In this case, the appellants allege the computer equipment was worth $10,000 to $12,000. The equipment sold for $2,500. Respondent presented testimony of its agent that the best offer received by Chemlease was $2,500 and that it was "a fair price under the circumstances." Neither side presented non-party expert testimony on the market value of the equipment at the time of disposition. The burden of proving its entitlement to the deficiency remained on Chemlease. The trial court's placing the burden on appellants to show the sale price was commercially unreasonable was misplaced. The reasonableness of the sale price to Chicago Cash Register Company was a close factual question. Considering the closeness of the factual question and that Chemlease had the burden of proving the commercial reasonableness of the sale, and accepting as true the evidence favorable to appellants, the directed verdict against them was inappropriate.

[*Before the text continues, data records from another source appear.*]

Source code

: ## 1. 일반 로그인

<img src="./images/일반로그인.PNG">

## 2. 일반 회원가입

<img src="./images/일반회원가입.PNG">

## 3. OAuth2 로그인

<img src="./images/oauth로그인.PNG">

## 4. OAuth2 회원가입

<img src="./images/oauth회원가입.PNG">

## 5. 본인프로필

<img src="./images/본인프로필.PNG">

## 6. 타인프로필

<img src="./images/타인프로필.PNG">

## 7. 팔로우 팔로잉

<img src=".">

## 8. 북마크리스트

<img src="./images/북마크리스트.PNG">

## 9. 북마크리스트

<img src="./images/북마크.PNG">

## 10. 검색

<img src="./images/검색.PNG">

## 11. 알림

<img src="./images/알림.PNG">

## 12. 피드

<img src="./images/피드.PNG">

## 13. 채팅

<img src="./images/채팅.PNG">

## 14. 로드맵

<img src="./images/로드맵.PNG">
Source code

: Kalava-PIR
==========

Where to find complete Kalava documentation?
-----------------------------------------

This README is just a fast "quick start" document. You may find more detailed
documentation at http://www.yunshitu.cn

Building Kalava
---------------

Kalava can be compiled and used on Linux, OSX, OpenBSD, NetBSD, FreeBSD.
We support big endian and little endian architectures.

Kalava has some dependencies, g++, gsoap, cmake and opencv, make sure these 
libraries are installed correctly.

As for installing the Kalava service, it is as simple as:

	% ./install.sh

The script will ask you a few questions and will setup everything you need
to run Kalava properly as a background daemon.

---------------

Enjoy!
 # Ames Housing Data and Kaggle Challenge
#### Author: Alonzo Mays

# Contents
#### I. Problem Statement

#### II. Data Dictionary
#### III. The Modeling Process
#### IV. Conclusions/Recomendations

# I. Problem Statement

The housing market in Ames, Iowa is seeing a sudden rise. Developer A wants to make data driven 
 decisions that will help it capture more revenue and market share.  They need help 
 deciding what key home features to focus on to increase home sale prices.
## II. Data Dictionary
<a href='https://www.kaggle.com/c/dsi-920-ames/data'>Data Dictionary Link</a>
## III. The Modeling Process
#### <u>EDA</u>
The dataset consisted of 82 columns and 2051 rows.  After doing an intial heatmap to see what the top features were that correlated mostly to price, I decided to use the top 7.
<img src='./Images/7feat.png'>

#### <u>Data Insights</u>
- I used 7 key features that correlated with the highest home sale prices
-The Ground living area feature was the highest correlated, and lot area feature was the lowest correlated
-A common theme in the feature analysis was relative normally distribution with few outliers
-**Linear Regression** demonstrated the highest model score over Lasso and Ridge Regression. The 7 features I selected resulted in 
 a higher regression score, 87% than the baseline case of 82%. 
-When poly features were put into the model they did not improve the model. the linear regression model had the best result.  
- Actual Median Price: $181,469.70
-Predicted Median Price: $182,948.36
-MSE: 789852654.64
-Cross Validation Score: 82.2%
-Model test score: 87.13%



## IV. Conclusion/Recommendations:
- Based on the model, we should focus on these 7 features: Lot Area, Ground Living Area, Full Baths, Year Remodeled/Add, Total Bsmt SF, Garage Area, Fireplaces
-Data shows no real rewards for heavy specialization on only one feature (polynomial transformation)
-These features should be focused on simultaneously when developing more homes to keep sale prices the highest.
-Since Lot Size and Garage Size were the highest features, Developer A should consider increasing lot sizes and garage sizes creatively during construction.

Accordingly, we reverse and remand to the trial court for a new trial on the question of damages, if any, sustained by appellants under U.C.C. § 9-507(1).
Reversed and remanded.NOTES
 The lease provided New York law should apply to its construction. Citations in this opinion will be made to the Uniform Commercial Code unless New York and Minnesota law differ.
 Some jurisdictions have held that U.C.C. 9-507(1) is not a debtor's exclusive remedy against a wrongdoing secured creditor and that failure to comply with commercial reasonableness requirements may constitute an absolute bar to the secured party's recovery of deficiency. In our view, such a harsh remedy does not agree with the underlying assumption of Article 9 that good faith is common and bad faith is rare. See Comment, The Deficiency Judgment in Illinois and the Notice Requirements of UCC 9-504(3): Are Illinois Courts on the Right Track?, 1981 S.Ill.U.L.J. 419, 433.
On the other hand, U.C.C. § 9-507(1) can be read to require the debtor to show the loss and that the loss would not have occurred but for the failure to comply with statutory commercial reasonableness requirements. The path we choose to follow of the proposed placement of burdens of proof in the text is an intermediary position and an equally acceptable construction of section 9-507(1). Fair price is an element of a commercially reasonable sale. It seems proper to place the burden of proof on the same party on this single factual issue as to both the commercial reasonableness issue and the damages question.